Give every line of the data below as a Markdown table with the columns "No." and "Line," numbering the rows in order and skipping blank lines. Leave the pictures out of the table.

Saved entries:
▬▬▬▬▬▬
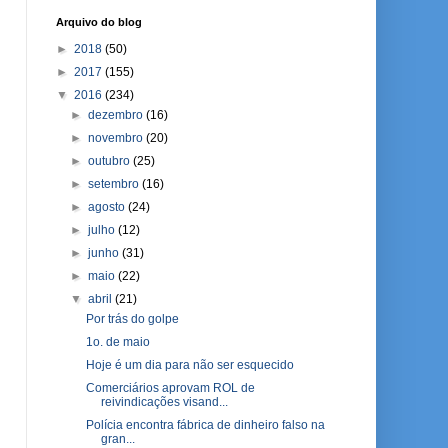
Arquivo do blog
►
2018
(50)
►
2017
(155)
▼
2016
(234)
►
dezembro
(16)
►
novembro
(20)
►
outubro
(25)
►
setembro
(16)
►
agosto
(24)
►
julho
(12)
►
junho
(31)
►
maio
(22)
▼
abril
(21)
Por trás do golpe
1o. de maio
Hoje é um dia para não ser esquecido
Comerciários aprovam ROL de
reivindicações visand...
Polícia encontra fábrica de dinheiro falso na
gran...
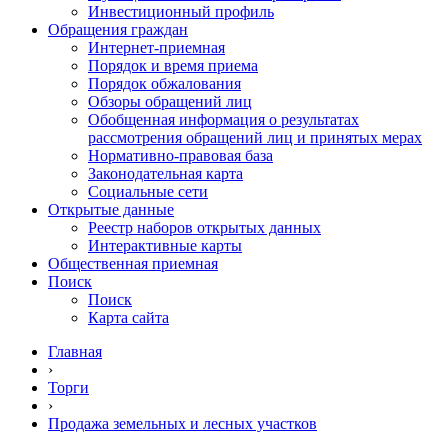
Инвестиционный профиль
Обращения граждан
Интернет-приемная
Порядок и время приема
Порядок обжалования
Обзоры обращений лиц
Обобщенная информация о результатах
рассмотрения обращений лиц и принятых мерах
Нормативно-правовая база
Законодательная карта
Социальные сети
Открытые данные
Реестр наборов открытых данных
Интерактивные карты
Общественная приемная
Поиск
Поиск
Карта сайта
Главная
›
Торги
›
Продажа земельных и лесных участков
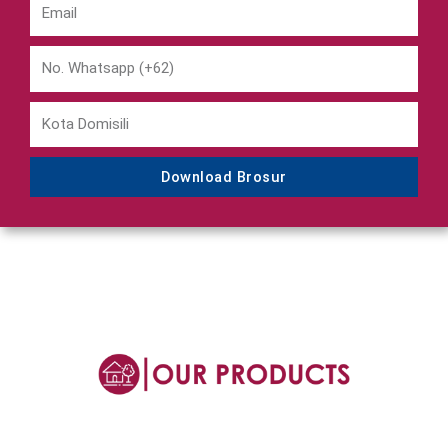
Download Brosur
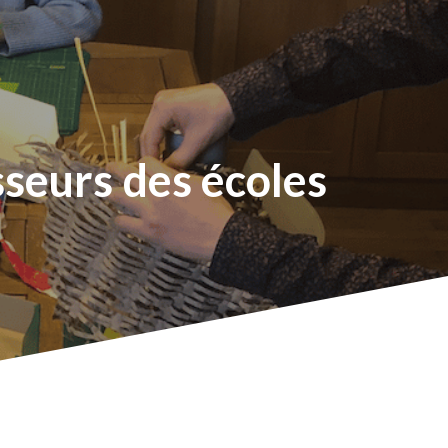
sseurs
des
écoles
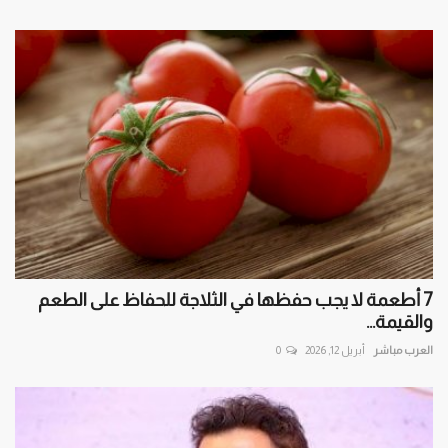
7 أطعمة لا يجب حفظها في الثلاجة للحفاظ على الطعم
والقيمة...
العرب مباشر
أبريل 12, 2026
0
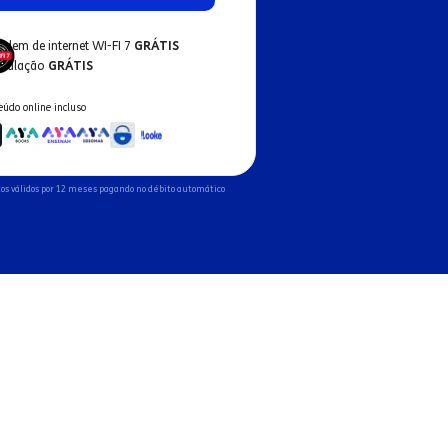
odem de internet WI-FI 7
GRÁTIS
nstalação
GRÁTIS
eúdo online incluso
os válidos por 12 meses pagando no débito automático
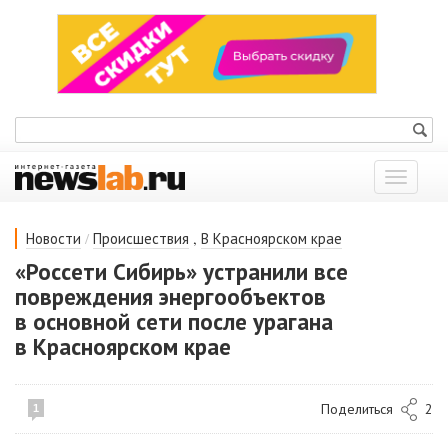
Показат
меню
/
,
Новости
Происшествия
В Красноярском крае
«Россети Сибирь» устранили все
повреждения энергообъектов
в основной сети после урагана
в Красноярском крае
Поделиться
2
1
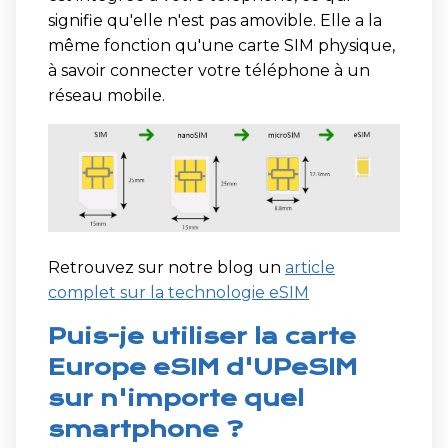
signifie qu'elle n'est pas amovible. Elle a la
même fonction qu'une carte SIM physique,
à savoir connecter votre téléphone à un
réseau mobile.
Retrouvez sur notre blog un
article
complet sur la technologie eSIM
Puis-je utiliser la carte
Europe eSIM d'UPeSIM
sur n'importe quel
smartphone ?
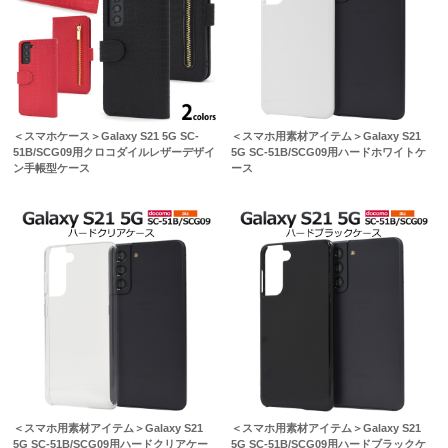
＜スマホケース＞Galaxy S21 5G SC-
＜スマホ用素材アイテム＞Galaxy S21
51B/SCG09用クロコダイルレザーデザイ
5G SC-51B/SCG09用ハードホワイトケ
ン手帳型ケース
ース
＜スマホ用素材アイテム＞Galaxy S21
＜スマホ用素材アイテム＞Galaxy S21
5G SC-51B/SCG09用ハードクリアケー
5G SC-51B/SCG09用ハードブラックケ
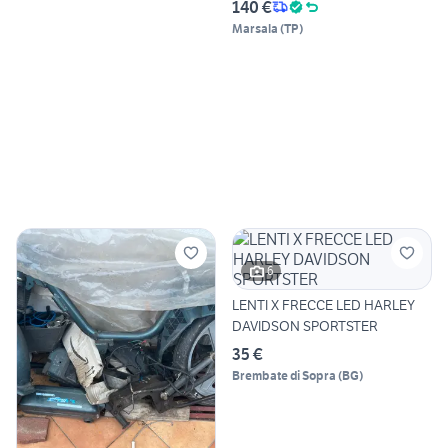
140 €
Marsala
(
TP
)
6
LENTI X FRECCE LED HARLEY
DAVIDSON SPORTSTER
35 €
Brembate di Sopra
(
BG
)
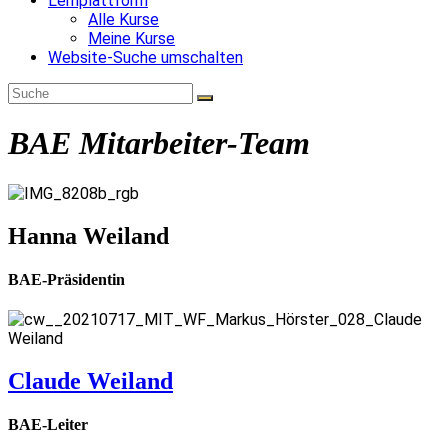
Lernplattform
Alle Kurse
Meine Kurse
Website-Suche umschalten
BAE Mitarbeiter-Team
Hanna Weiland
BAE-Präsidentin
Claude Weiland
BAE-Leiter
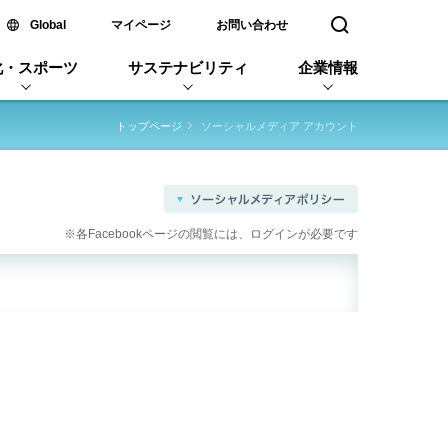
新しいウィンドウで開く
Global
マイページ
お問い合わせ
検索窓を開く
化・スポーツ
サステナビリティ
企業情報
トップページ
ソーシャルメディア アカウント
※各Facebookページの閲覧には、ログインが必要です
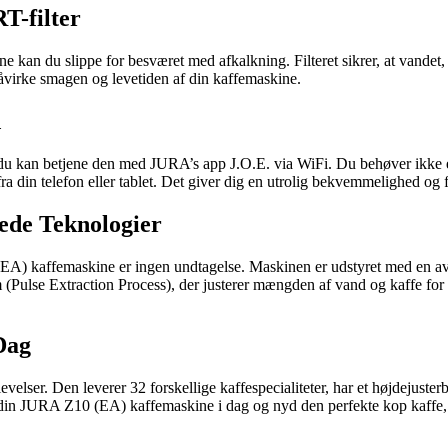
T-filter
an du slippe for besværet med afkalkning. Filteret sikrer, at vandet, 
åvirke smagen og levetiden af din kaffemaskine.
d
du kan betjene den med JURA’s app J.O.E. via WiFi. Du behøver ikke e
 din telefon eller tablet. Det giver dig en utrolig bekvemmelighed og fl
ede Teknologier
(EA) kaffemaskine er ingen undtagelse. Maskinen er udstyret med en av
 (Pulse Extraction Process), der justerer mængden af vand og kaffe f
Dag
lser. Den leverer 32 forskellige kaffespecialiteter, har et højdejuste
l din JURA Z10 (EA) kaffemaskine i dag og nyd den perfekte kop kaffe, l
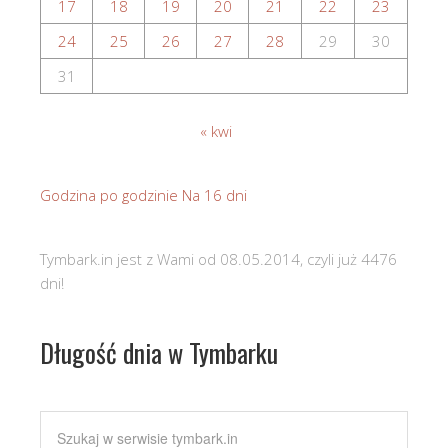
17
18
19
20
21
22
23
24
25
26
27
28
29
30
31
« kwi
Godzina po godzinie
Na 16 dni
Tymbark.in jest z Wami od 08.05.2014, czyli już 4476
dni!
Długość dnia w Tymbarku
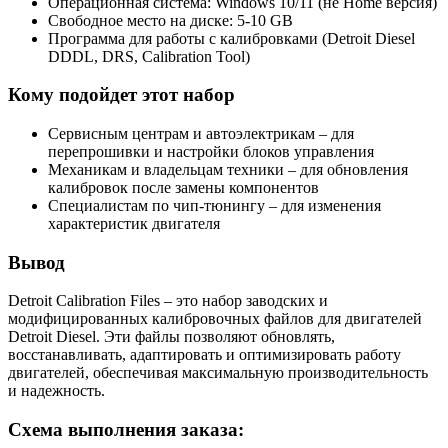
Операционная система: Windows 10/11 (не Home версия)
Свободное место на диске: 5-10 GB
Программа для работы с калибровками (Detroit Diesel
DDDL, DRS, Calibration Tool)
Кому подойдет этот набор
Сервисным центрам и автоэлектрикам – для
перепрошивки и настройки блоков управления
Механикам и владельцам техники – для обновления
калибровок после замены компонентов
Специалистам по чип-тюнингу – для изменения
характеристик двигателя
Вывод
Detroit Calibration Files – это набор заводских и
модифицированных калибровочных файлов для двигателей
Detroit Diesel. Эти файлы позволяют обновлять,
восстанавливать, адаптировать и оптимизировать работу
двигателей, обеспечивая максимальную производительность
и надежность.
Схема выполнения заказа:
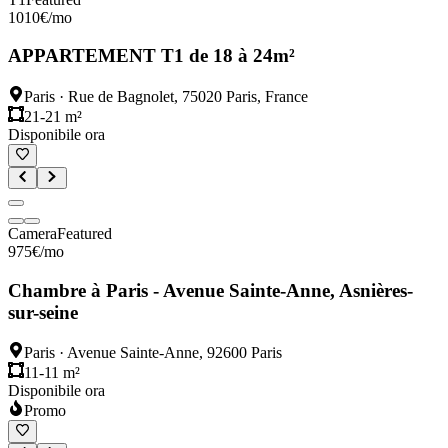
1010
€
/mo
APPARTEMENT T1 de 18 à 24m²
Paris
·
Rue de Bagnolet, 75020 Paris, France
21-21 m²
Disponibile ora
Camera
Featured
975
€
/mo
Chambre à Paris - Avenue Sainte-Anne, Asnières-
sur-seine
Paris
·
Avenue Sainte-Anne, 92600 Paris
11-11 m²
Disponibile ora
Promo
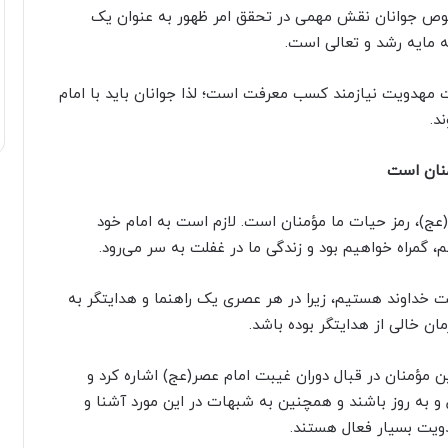
وص جوانان نقش مهمی در تحقق امر ظهور به عنوان یک
ه مایه رشد و تعالی است.
 مهدویت نیازمند کسب معرفت است؛ لذا جوانان باید با امام
د.
منان است
عج)، رمز حیات ما مؤمنان است. لازم است به امام خود
 گمراه خواهیم بود و زندگی ما در غفلت به سر می‌رود.
خداوند هستیم، زیرا در هر عصری یک راهنما و هدایتگر به
ن خالی از هدایتگر بوده باشد.
مؤمنان در قبال دوران غیبت امام عصر(عج) اشاره کرد و
و به روز باشند و همچنین به شبهات در این مورد آشنا و
ویت بسیار فعال هستند.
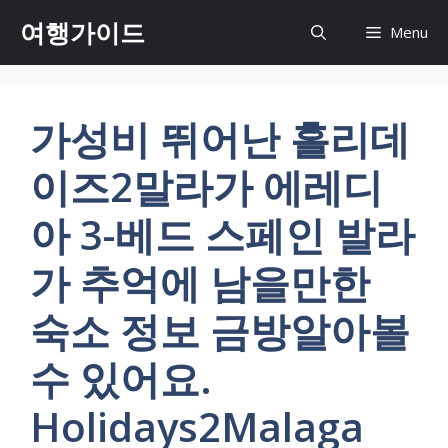
컨
여행가이드
Menu
텐
츠
로
건
가성비 뛰어난 홀리데
너
뛰
이즈2말라가 에레디
기
아 3-베드 스페인 발라
가 추억에 남을만한
숙소 정보 금방알아볼
수 있어요.
Holidays2Malaga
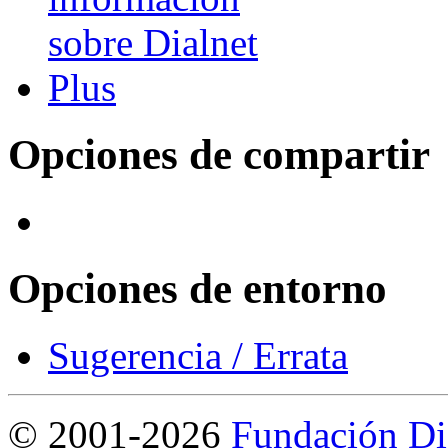
Opciones de compartir
Opciones de entorno
Sugerencia / Errata
©
2001-2026
Fundación Di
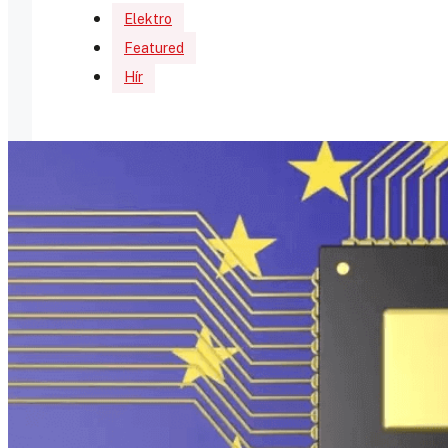
Elektro
Featured
Hír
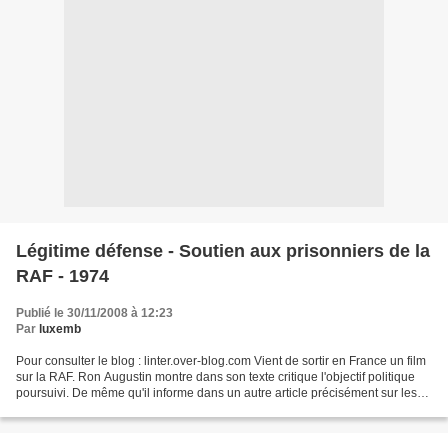
Légitime défense - Soutien aux prisonniers de la
RAF - 1974
Publié le 30/11/2008 à 12:23
Par
luxemb
Pour consulter le blog : linter.over-blog.com Vient de sortir en France un film
sur la RAF. Ron Augustin montre dans son texte critique l'objectif politique
poursuivi. De même qu'il informe dans un autre article précisément sur les
assassinats de Stammheim...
▬▬▬▬▬▬
#### Worked solution:
| No. | Line |
|---|---|
| 1 | Arquivo do blog |
| 2 | ► |
| 3 | 2018 |
| 4 | (50) |
| 5 | ► |
| 6 | 2017 |
| 7 | (155) |
| 8 | ▼ |
| 9 | 2016 |
| 10 | (234) |
| 11 | ► |
| 12 | dezembro |
| 13 | (16) |
| 14 | ► |
| 15 | novembro |
| 16 | (20) |
| 17 | ► |
| 18 | outubro |
| 19 | (25) |
| 20 | ► |
| 21 | setembro |
| 22 | (16) |
| 23 | ► |
| 24 | agosto |
| 25 | (24) |
| 26 | ► |
| 27 | julho |
| 28 | (12) |
| 29 | ► |
| 30 | junho |
| 31 | (31) |
| 32 | ► |
| 33 | maio |
| 34 | (22) |
| 35 | ▼ |
| 36 | abril |
| 37 | (21) |
| 38 | Por trás do golpe |
| 39 | 1o. de maio |
| 40 | Hoje é um dia para não ser esquecido |
| 41 | Comerciários aprovam ROL de |
| 42 | reivindicações visand... |
| 43 | Polícia encontra fábrica de dinheiro falso na |
| 44 | gran... |
| 45 | Инвестиционный профиль |
| 46 | Обращения граждан |
| 47 | Интернет-приемная |
| 48 | Порядок и время приема |
| 49 | Порядок обжалования |
| 50 | Обзоры обращений лиц |
| 51 | Обобщенная информация о результатах |
| 52 | рассмотрения обращений лиц и принятых мерах |
| 53 | Нормативно-правовая база |
| 54 | Законодательная карта |
| 55 | Социальные сети |
| 56 | Открытые данные |
| 57 | Реестр наборов открытых данных |
| 58 | Интерактивные карты |
| 59 | Общественная приемная |
| 60 | Поиск |
| 61 | Поиск |
| 62 | Карта сайта |
| 63 | Главная |
| 64 | › |
| 65 | Торги |
| 66 | › |
| 67 | Продажа земельных и лесных участков |
| 68 | Download Brosur |
| 69 | sseurs |
| 70 | des |
| 71 | écoles |
| 72 | 7 أطعمة لا يجب حفظها في الثلاجة للحفاظ على الطعم |
| 73 | والقيمة... |
| 74 | العرب مباشر |
| 75 | أبريل 12, 2026 |
| 76 | 0 |
| 77 | odem de internet WI-FI 7 |
| 78 | GRÁTIS |
| 79 | nstalação |
| 80 | GRÁTIS |
| 81 | eúdo online incluso |
| 82 | os válidos por 12 meses pagando no débito automático |
| 83 | Показат |
| 84 | меню |
| 85 | / |
| 86 | , |
| 87 | Новости |
| 88 | Происшествия |
| 89 | В Красноярском крае |
| 90 | «Россети Сибирь» устранили все |
| 91 | повреждения энергообъектов |
| 92 | в основной сети после урагана |
| 93 | в Красноярском крае |
| 94 | Поделиться |
| 95 | 2 |
| 96 | 1 |
| 97 | signifie qu'elle n'est pas amovible. Elle a la |
| 98 | même fonction qu'une carte SIM physique, |
| 99 | à savoir connecter votre téléphone à un |
| 100 | réseau mobile. |
| 101 | Retrouvez sur notre blog un |
| 102 | article |
| 103 | complet sur la technologie eSIM |
| 104 | Puis-je utiliser la carte |
| 105 | Europe eSIM d'UPeSIM |
| 106 | sur n'importe quel |
| 107 | smartphone ? |
| 108 | ＜スマホケース＞Galaxy S21 5G SC- |
| 109 | ＜スマホ用素材アイテム＞Galaxy S21 |
| 110 | 51B/SCG09用クロコダイルレザーデザイ |
| 111 | 5G SC-51B/SCG09用ハードホワイトケ |
| 112 | ン手帳型ケース |
| 113 | ース |
| 114 | ＜スマホ用素材アイテム＞Galaxy S21 |
| 115 | ＜スマホ用素材アイテム＞Galaxy S21 |
| 116 | 5G SC-51B/SCG09用ハードクリアケー |
| 117 | 5G SC-51B/SCG09用ハードブラックケ |
| 118 | 140 € |
| 119 | Marsala |
| 120 | ( |
| 121 | TP |
| 122 | ) |
| 123 | 6 |
| 124 | LENTI X FRECCE LED HARLEY |
| 125 | DAVIDSON SPORTSTER |
| 126 | 35 € |
| 127 | Brembate di Sopra |
| 128 | ( |
| 129 | BG |
| 130 | ) |
| 131 | Lernplattform |
| 132 | Alle Kurse |
| 133 | Meine Kurse |
| 134 | Website-Suche umschalten |
| 135 | BAE Mitarbeiter-Team |
| 136 | Hanna Weiland |
| 137 | BAE-Präsidentin |
| 138 | Claude Weiland |
| 139 | BAE-Leiter |
| 140 | 新しいウィンドウで開く |
| 141 | Global |
| 142 | マイページ |
| 143 | お問い合わせ |
| 144 | 検索窓を開く |
| 145 | 化・スポーツ |
| 146 | サステナビリティ |
| 147 | 企業情報 |
| 148 | トップページ |
| 149 | ソーシャルメディア アカウント |
| 150 | ※各Facebookページの閲覧には、ログインが必要です |
| 151 | T-filter |
| 152 | an du slippe for besværet med afkalkning. Filteret sikrer, at vandet,  |
| 153 | åvirke smagen og levetiden af din kaffemaskine. |
| 154 | d |
| 155 | du kan betjene den med JURA’s app J.O.E. via WiFi. Du behøver ikke e |
| 156 |  din telefon eller tablet. Det giver dig en utrolig bekvemmelighed og fl |
| 157 | ede Teknologier |
| 158 | (EA) kaffemaskine er ingen undtagelse. Maskinen er udstyret med en av |
| 159 |  (Pulse Extraction Process), der justerer mængden af vand og kaffe f |
| 160 | Dag |
| 161 | lser. Den leverer 32 forskellige kaffespecialiteter, har et højdejuste |
| 162 | l din JURA Z10 (EA) kaffemaskine i dag og nyd den perfekte kop kaffe, l |
| 163 | 17 |
| 164 | 18 |
| 165 | 19 |
| 166 | 20 |
| 167 | 21 |
| 168 | 22 |
| 169 | 23 |
| 170 | 24 |
| 171 | 25 |
| 172 | 26 |
| 173 | 27 |
| 174 | 28 |
| 175 | 29 |
| 176 | 30 |
| 177 | 31 |
| 178 | « kwi |
| 179 | Godzina po godzinie |
| 180 | Na 16 dni |
| 181 | Tymbark.in jest z Wami od 08.05.2014, czyli już 4476 |
| 182 | dni! |
| 183 | Długość dnia w Tymbarku |
| 184 | Операционная система: Windows 10/11 (не Home версия) |
| 185 | Свободное место на диске: 5-10 GB |
| 186 | Программа для работы с калибровками (Detroit Diesel |
| 187 | DDDL, DRS, Calibration Tool) |
| 188 | Кому подойдет этот набор |
| 189 | Сервисным центрам и автоэлектрикам – для |
| 190 | перепрошивки и настройки блоков управления |
| 191 | Механикам и владельцам техники – для обновления |
| 192 | калибровок после замены компонентов |
| 193 | Специалистам по чип-тюнингу – для изменения |
| 194 | характеристик двигателя |
| 195 | Вывод |
| 196 | Detroit Calibration Files – это набор заводских и |
| 197 | модифицированных калибровочных файлов для двигателей |
| 198 | Detroit Diesel. Эти файлы позволяют обновлять, |
| 199 | восстанавливать, адаптировать и оптимизировать работу |
| 200 | двигателей, обеспечивая максимальную производительность |
| 201 | и надежность. |
| 202 | Схема выполнения заказа: |
| 203 | 1010 |
| 204 | € |
| 205 | /mo |
| 206 | APPARTEMENT T1 de 18 à 24m² |
| 207 | Paris |
| 208 | · |
| 209 | Rue de Bagnolet, 75020 Paris, France |
| 210 | 21-21 m² |
| 211 | Disponibile ora |
| 212 | Camera |
| 213 | Featured |
| 214 | 975 |
| 215 | € |
| 216 | /mo |
| 217 | Chambre à Paris - Avenue Sainte-Anne, Asnières- |
| 218 | sur-seine |
| 219 | Paris |
| 220 | · |
| 221 | Avenue Sainte-Anne, 92600 Paris |
| 222 | 11-11 m² |
| 223 | Disponibile ora |
| 224 | Promo |
| 225 | وص جوانان نقش مهمی در تحقق امر ظهور به عنوان یک |
| 226 | ه مایه رشد و تعالی است. |
| 227 |  مهدویت نیازمند کسب معرفت است؛ لذا جوانان باید با امام |
| 228 | د. |
| 229 | منان است |
| 230 | عج)، رمز حیات ما مؤمنان است. لازم است به امام خود |
| 231 |  گمراه خواهیم بود و زندگی ما در غفلت به سر می‌رود. |
| 232 | خداوند هستیم، زیرا در هر عصری یک راهنما و هدایتگر به |
| 233 | ن خالی از هدایتگر بوده باشد. |
| 234 | مؤمنان در قبال دوران غیبت امام عصر(عج) اشاره کرد و |
| 235 | و به روز باشند و همچنین به شبهات در این مورد آشنا و |
| 236 | ویت بسیار فعال هستند. |
| 237 | 컨 |
| 238 | 여행가이드 |
| 239 | Menu |
| 240 | 텐 |
| 241 | 츠 |
| 242 | 로 |
| 243 | 건 |
| 244 | 가성비 뛰어난 홀리데 |
| 245 | 너 |
| 246 | 뛰 |
| 247 | 이즈2말라가 에레디 |
| 248 | 기 |
| 249 | 아 3-베드 스페인 발라 |
| 250 | 가 추억에 남을만한 |
| 251 | 숙소 정보 금방알아볼 |
| 252 | 수 있어요. |
| 253 | Holidays2Malaga |
| 254 | Opciones de compartir |
| 255 | Opciones de entorno |
| 256 | Sugerencia / Errata |
| 257 | © |
| 258 | 2001-2026 |
| 259 | Fundación Di |
| 260 | Elektro |
| 261 | Featured |
| 262 | Hír |
| 263 | Légitime défense - Soutien aux prisonniers de la |
| 264 | RAF - 1974 |
| 265 | Publié le 30/11/2008 à 12:23 |
| 266 | Par |
| 267 | luxemb |
| 268 | Pour consulter le blog : linter.over-blog.com Vient de sortir en France un film |
| 269 | sur la RAF. Ron Augustin montre dans son texte critique l'objectif politique |
| 270 | poursuivi. De même qu'il informe dans un autre article précisément sur les |
| 271 | assassinats de Stammheim... |